Electronics source listings:
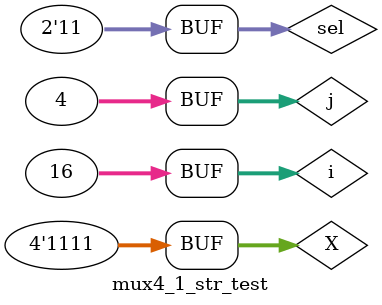
<source format=v>
/*A simple testbench to verify the functionality of our design*/

`timescale 1ns / 1ps

module mux4_1_str_test;

	// Inputs
	reg [3:0] X;
	reg [1:0] sel;

	// Outputs
	wire Y;

	// Instantiate the Unit Under Test (UUT)
	mux4_1_str_top uut (
		.X(X), 
		.sel(sel), 
		.Y(Y)
	);

	integer i, j;
	initial begin
		// Initialize Inputs
		X = 0;
		sel = 0;

		for(i=0;i<16;i=i+1)
		begin
			X=i;
			for(j=0;j<4;j=j+1)
			begin
			sel=j;
			#2;
			end
		end
		#100;
        
	end
      
endmodule


</source>
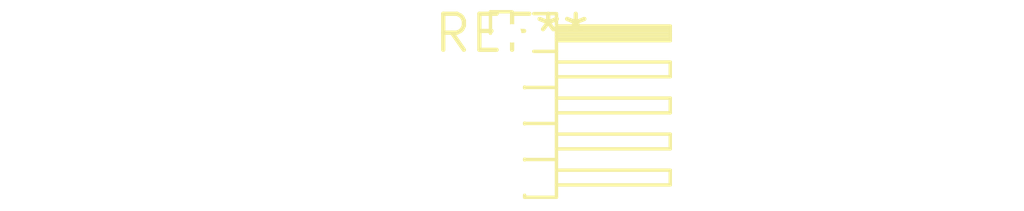
<source format=kicad_pcb>
(kicad_pcb (version 20240108) (generator pcbnew)

  (general
    (thickness 1.6)
  )

  (paper "A4")
  (layers
    (0 "F.Cu" signal)
    (31 "B.Cu" signal)
    (32 "B.Adhes" user "B.Adhesive")
    (33 "F.Adhes" user "F.Adhesive")
    (34 "B.Paste" user)
    (35 "F.Paste" user)
    (36 "B.SilkS" user "B.Silkscreen")
    (37 "F.SilkS" user "F.Silkscreen")
    (38 "B.Mask" user)
    (39 "F.Mask" user)
    (40 "Dwgs.User" user "User.Drawings")
    (41 "Cmts.User" user "User.Comments")
    (42 "Eco1.User" user "User.Eco1")
    (43 "Eco2.User" user "User.Eco2")
    (44 "Edge.Cuts" user)
    (45 "Margin" user)
    (46 "B.CrtYd" user "B.Courtyard")
    (47 "F.CrtYd" user "F.Courtyard")
    (48 "B.Fab" user)
    (49 "F.Fab" user)
    (50 "User.1" user)
    (51 "User.2" user)
    (52 "User.3" user)
    (53 "User.4" user)
    (54 "User.5" user)
    (55 "User.6" user)
    (56 "User.7" user)
    (57 "User.8" user)
    (58 "User.9" user)
  )

  (setup
    (pad_to_mask_clearance 0)
    (pcbplotparams
      (layerselection 0x00010fc_ffffffff)
      (plot_on_all_layers_selection 0x0000000_00000000)
      (disableapertmacros false)
      (usegerberextensions false)
      (usegerberattributes false)
      (usegerberadvancedattributes false)
      (creategerberjobfile false)
      (dashed_line_dash_ratio 12.000000)
      (dashed_line_gap_ratio 3.000000)
      (svgprecision 4)
      (plotframeref false)
      (viasonmask false)
      (mode 1)
      (useauxorigin false)
      (hpglpennumber 1)
      (hpglpenspeed 20)
      (hpglpendiameter 15.000000)
      (dxfpolygonmode false)
      (dxfimperialunits false)
      (dxfusepcbnewfont false)
      (psnegative false)
      (psa4output false)
      (plotreference false)
      (plotvalue false)
      (plotinvisibletext false)
      (sketchpadsonfab false)
      (subtractmaskfromsilk false)
      (outputformat 1)
      (mirror false)
      (drillshape 1)
      (scaleselection 1)
      (outputdirectory "")
    )
  )

  (net 0 "")

  (footprint "PinHeader_1x05_P1.27mm_Horizontal" (layer "F.Cu") (at 0 0))

)

</source>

Work instruction: Search the records for the word "Adhesive" and copy out every line that holds it.

Finished task:
    (32 "B.Adhes" user "B.Adhesive")
    (33 "F.Adhes" user "F.Adhesive")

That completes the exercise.